Дома меня уж ожидала пришедшая раньше Лилит, а также мои сыновья Сим и Селеф и их мать Олдана; вот только Есфирь, любимая супруга моя, не вышла на порог приветствовать меня.

Я спросил, как она себя чувствует, меня отвели к ее постели. Есфирь лежала и улыбалась, но за время моего отсутствия она сильно сдала. Одеяло едва приподымалось над постелью, до того она исхудала.

— Ах, Есфирь, — вздохнул я, — нельзя мне было оставлять тебя. Она погладила мою руку.

— Сейчас же пойду в храм, — сказал я, — и пожертвую самого жирного барана, а потом куплю у левитов наилучших мазей и снадобий, которые наверняка тебе помогут.

Она подала остальным знак уйти, а мне — чтобы я сел рядом, и спросила:

— Ну как? Рассказывай.

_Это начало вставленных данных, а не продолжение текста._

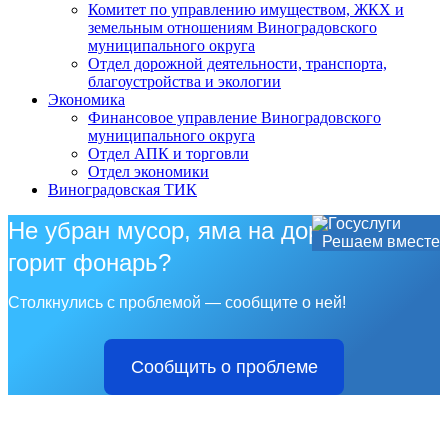
Комитет по управлению имуществом, ЖКХ и
земельным отношениям Виноградовского
муниципального округа
Отдел дорожной деятельности, транспорта,
благоустройства и экологии
Экономика
Финансовое управление Виноградовского
муниципального округа
Отдел АПК и торговли
Отдел экономики
Виноградовская ТИК
Не убран мусор, яма на дороге, не
Решаем вместе
горит фонарь?
Столкнулись с проблемой — сообщите о ней!
Сообщить о проблеме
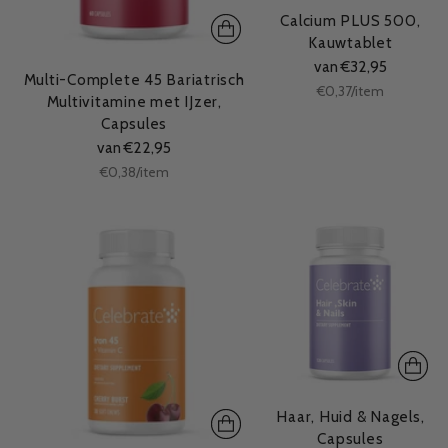
Calcium PLUS 500,
Kauwtablet
van €32,95
Multi-Complete 45 Bariatrisch
Stukprijs
per
€0,37
/
item
Multivitamine met IJzer,
Capsules
van €22,95
Stukprijs
per
€0,38
/
item
Haar, Huid & Nagels,
Capsules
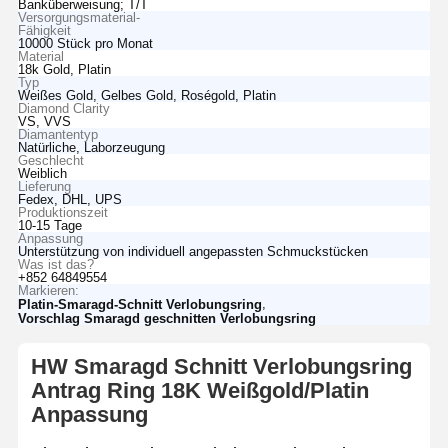
Banküberweisung; T/T
Versorgungsmaterial-
Fähigkeit
10000 Stück pro Monat
Material
18k Gold, Platin
Typ
Weißes Gold, Gelbes Gold, Roségold, Platin
Diamond Clarity
VS, VVS
Diamantentyp
Natürliche, Laborzeugung
Geschlecht
Weiblich
Lieferung
Fedex, DHL, UPS
Produktionszeit
10-15 Tage
Anpassung
Unterstützung von individuell angepassten Schmuckstücken
Was ist das?
+852 64849554
Markieren:
,
Platin-Smaragd-Schnitt Verlobungsring
Vorschlag Smaragd geschnitten Verlobungsring
HW Smaragd Schnitt Verlobungsring
Antrag Ring 18K Weißgold/Platin
Anpassung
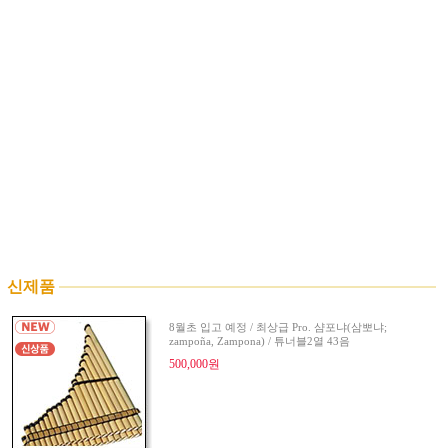
신제품
8월초 입고 예정 / 최상급 Pro. 샴포냐(삼뽀냐;
zampoña, Zampona) / 튜너블2열 43음
500,000원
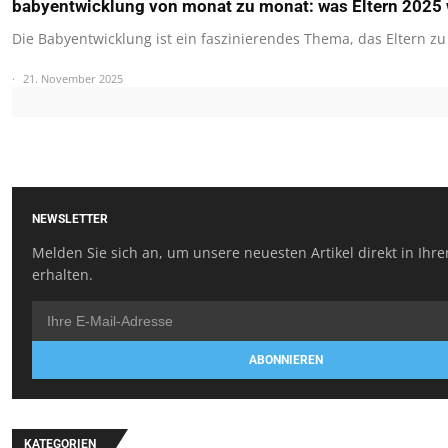
babyentwicklung von monat zu monat: was Eltern 2025 
Die Babyentwicklung ist ein faszinierendes Thema, das Eltern zu
21. November 2025
NEWSLETTER
Melden Sie sich an, um unsere neuesten Artikel direkt in Ihr
erhalten.
ABONNIEREN
KATEGORIEN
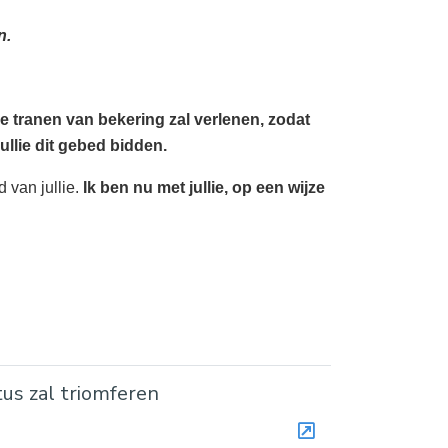
n.
 de tranen van bekering zal verlenen, zodat
jullie dit gebed bidden.
d van jullie.
Ik ben nu met jullie, op een wijze
us zal triomferen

Я попытался изложить все, что увидел или узнал, как можно занимательней: о храме в Беф-Сане с его хитрыми священниками; о биточках, обернувшихся для Фамари, дочери Давида, страшной бедой; о замечательной находке в сарае Иоглии, сына Ахитофела. О суде над Иоавом, который задумал Ванея, а об отведенной мне роли я рассказывать не стал. Есфирь, любимая жена моя, слушала, и ее очам вернулась частица их прежнего живого света. В груди моей затеплилась новая надежда на ее выздоровление, и я сказал ей об этом.

— Это правда? — спросила она вдруг тоненьким детским голоском.

Таким голоском она говорила когда-то, в дни нашей юности, когда я, чаще в шутку, обещал ей, что Господь сотворит нам то или иное чудо.

— Это правда? — повторила она.

— Разумеется, — ответил я.

Она хотела засмеяться, счастливая, как когда-то, но лишь захрипела. Лицо ее побледнело, сделалось серым, она вцепилась в мою руку.

— Есфирь! — закричал я. Она задыхалась. Голова ее клонилась набок, казалось, Есфирь теряет сознание. Я нащупал ее пульс, он страшно частил.